:: Supplied data ::
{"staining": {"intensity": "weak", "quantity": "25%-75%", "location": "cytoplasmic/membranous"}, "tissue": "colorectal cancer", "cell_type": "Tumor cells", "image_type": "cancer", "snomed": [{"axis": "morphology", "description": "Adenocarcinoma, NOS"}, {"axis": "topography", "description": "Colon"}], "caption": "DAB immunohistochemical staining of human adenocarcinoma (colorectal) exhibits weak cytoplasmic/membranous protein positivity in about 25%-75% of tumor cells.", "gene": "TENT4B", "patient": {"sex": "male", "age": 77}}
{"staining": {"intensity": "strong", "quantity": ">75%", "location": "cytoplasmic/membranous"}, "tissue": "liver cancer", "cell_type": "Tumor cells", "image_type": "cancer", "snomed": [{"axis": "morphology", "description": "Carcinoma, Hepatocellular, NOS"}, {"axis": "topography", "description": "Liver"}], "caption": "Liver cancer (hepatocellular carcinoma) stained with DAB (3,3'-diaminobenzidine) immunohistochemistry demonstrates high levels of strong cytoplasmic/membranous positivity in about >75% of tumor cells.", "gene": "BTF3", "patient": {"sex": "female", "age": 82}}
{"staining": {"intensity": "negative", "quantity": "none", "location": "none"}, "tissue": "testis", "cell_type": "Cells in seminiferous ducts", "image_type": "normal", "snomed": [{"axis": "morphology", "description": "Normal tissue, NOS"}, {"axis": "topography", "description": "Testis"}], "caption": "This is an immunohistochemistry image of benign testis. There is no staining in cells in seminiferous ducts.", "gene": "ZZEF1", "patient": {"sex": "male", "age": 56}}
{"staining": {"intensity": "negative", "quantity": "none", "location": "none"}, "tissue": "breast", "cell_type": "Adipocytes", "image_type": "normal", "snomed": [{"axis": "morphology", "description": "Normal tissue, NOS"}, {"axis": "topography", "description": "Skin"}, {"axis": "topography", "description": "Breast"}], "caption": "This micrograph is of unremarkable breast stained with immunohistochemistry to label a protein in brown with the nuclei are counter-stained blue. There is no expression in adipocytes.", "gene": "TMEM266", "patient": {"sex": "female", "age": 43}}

:: Exercise ::
Reproduce the listing in full. Keep it exactly as written.

:: Worked solution ::
{"staining": {"intensity": "weak", "quantity": "25%-75%", "location": "cytoplasmic/membranous"}, "tissue": "colorectal cancer", "cell_type": "Tumor cells", "image_type": "cancer", "snomed": [{"axis": "morphology", "description": "Adenocarcinoma, NOS"}, {"axis": "topography", "description": "Colon"}], "caption": "DAB immunohistochemical staining of human adenocarcinoma (colorectal) exhibits weak cytoplasmic/membranous protein positivity in about 25%-75% of tumor cells.", "gene": "TENT4B", "patient": {"sex": "male", "age": 77}}
{"staining": {"intensity": "strong", "quantity": ">75%", "location": "cytoplasmic/membranous"}, "tissue": "liver cancer", "cell_type": "Tumor cells", "image_type": "cancer", "snomed": [{"axis": "morphology", "description": "Carcinoma, Hepatocellular, NOS"}, {"axis": "topography", "description": "Liver"}], "caption": "Liver cancer (hepatocellular carcinoma) stained with DAB (3,3'-diaminobenzidine) immunohistochemistry demonstrates high levels of strong cytoplasmic/membranous positivity in about >75% of tumor cells.", "gene": "BTF3", "patient": {"sex": "female", "age": 82}}
{"staining": {"intensity": "negative", "quantity": "none", "location": "none"}, "tissue": "testis", "cell_type": "Cells in seminiferous ducts", "image_type": "normal", "snomed": [{"axis": "morphology", "description": "Normal tissue, NOS"}, {"axis": "topography", "description": "Testis"}], "caption": "This is an immunohistochemistry image of benign testis. There is no staining in cells in seminiferous ducts.", "gene": "ZZEF1", "patient": {"sex": "male", "age": 56}}
{"staining": {"intensity": "negative", "quantity": "none", "location": "none"}, "tissue": "breast", "cell_type": "Adipocytes", "image_type": "normal", "snomed": [{"axis": "morphology", "description": "Normal tissue, NOS"}, {"axis": "topography", "description": "Skin"}, {"axis": "topography", "description": "Breast"}], "caption": "This micrograph is of unremarkable breast stained with immunohistochemistry to label a protein in brown with the nuclei are counter-stained blue. There is no expression in adipocytes.", "gene": "TMEM266", "patient": {"sex": "female", "age": 43}}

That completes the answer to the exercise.